Prof. Takatoshi Ito Lectures in New York: “Managing Currency Risk: How Japanese Firms Choose Invoicing Currency”

On January 30, 2020, Professor Ito gave the above referenced lecture in mid-Manhattan. The talk was hosted by Satsuki-kai America and co-hosted by Friends of UTokyo and New York Icho-kai.

The lecture was held in commemoration of the 62nd Nikkei Economic Book Culture Award given to “Managing Currency Risk” (Edward Elgar Publishing) which was co-authored by Prof. Ito with Professors Koibuchi, Chuo University; Kiyotaka Sato, Yokohama National University; and Junko Shimizu, Gakushuin University. This book summarizes the results of a research project at the Research Institute of Economy, Trade and Industry, IAA in which Professor Ito worked as a researcher for a number of years until 2015. This project deals with the central theme, “Why the use of Japanese yen does not spread in import and export transactions of Japanese companies?” This question was empirically researched using a method that is unconventional in economics, namely, interviews and questionnaire surveys with companies.

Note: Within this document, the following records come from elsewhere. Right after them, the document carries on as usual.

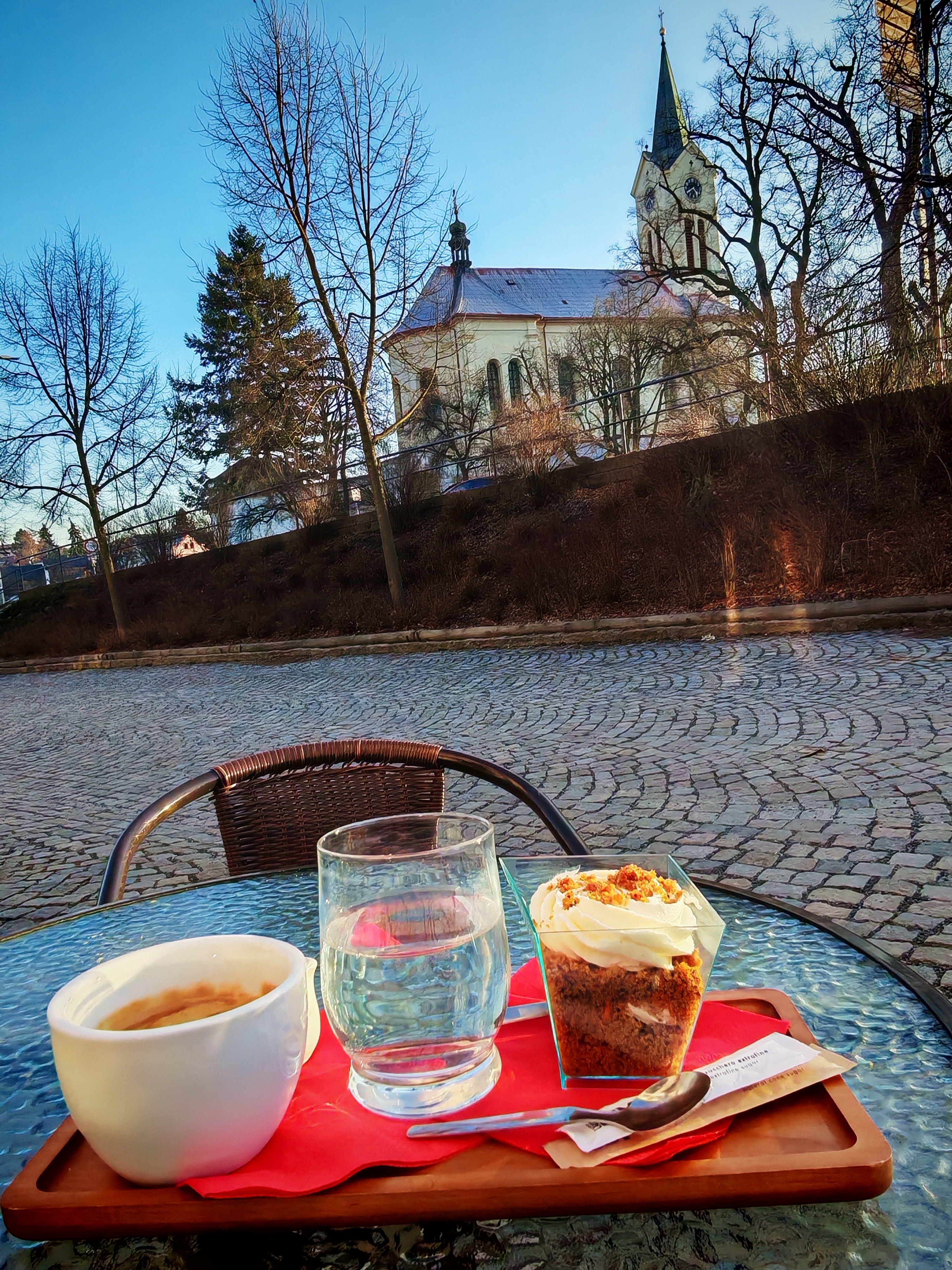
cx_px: 476
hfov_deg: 53.1
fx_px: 953
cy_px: 635
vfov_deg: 67.3
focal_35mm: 26
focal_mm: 1.96
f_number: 2.2
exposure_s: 1/510
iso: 50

Despite being held on a weekday night, the event attracted more than 20 participants, mainly employees of finance and trading companies, manufacturers, and government officials. Several members of Josuikai, an alumni association of Hitotsubashi University, of which Prof. Ito is an alumnus, also participated.

First, Professor Ito explained the background of his research and the current situation in which “yen-denominated transactions are not widely used” even though “there is wide interest in using yen in international transactions.” In economics, it is common to use published data (including import-export data by the Ministry of Finance). However, available data is grossly insufficient in respect to detailed information by industry. Therefore, Professor Ito and his team decided to conduct a wide range of interviews and questionnaire surveys with Japanese companies.

Based on the answers from the companies and the historical trend of the yen exchange rate, he observed the following:

  • The currency used in the consumer market for the products being traded is a strong determinant for the choice of currency used in transactions.
  • Large companies tend to consolidate management of their risks at their headquarters rather than incurring currency risks at their overseas subsidiaries.
  • Large companies do not necessarily have the bargaining power in determining transaction settlement currencies; on the other hand, SMEs with a high global market share tend to succeed in having yen-denominated export contracts.
  • One reason for the growth of local currency transactions not only in the US but also in Asian markets is the increase of local production by Japanese companies.

Participants actively shared their work experience supporting these points. The discussion further covered a variety of topics such as the Japanese government’s currency strategy; the Japanese export industry structure (which tends to be “reliant on the yen” because it cannot immediately reflect currency risk in product prices); Japan’s corporate culture with a weak pursuit of shareholder interests; the decline in competitiveness of Japanese companies; and the future of the Chinese yuan. It was a truly lively discussion reflecting the participants’ extensive involvement in international business.

In concluding the session, Mr. J. Asaki, Deputy President of the NY Ichokai, thanked Professor Ito and commented, “Let’s work together to strengthen Japan’s competitiveness.” Participants thanked Prof. Ito for the lecture and congratulated him for the Nikkei award.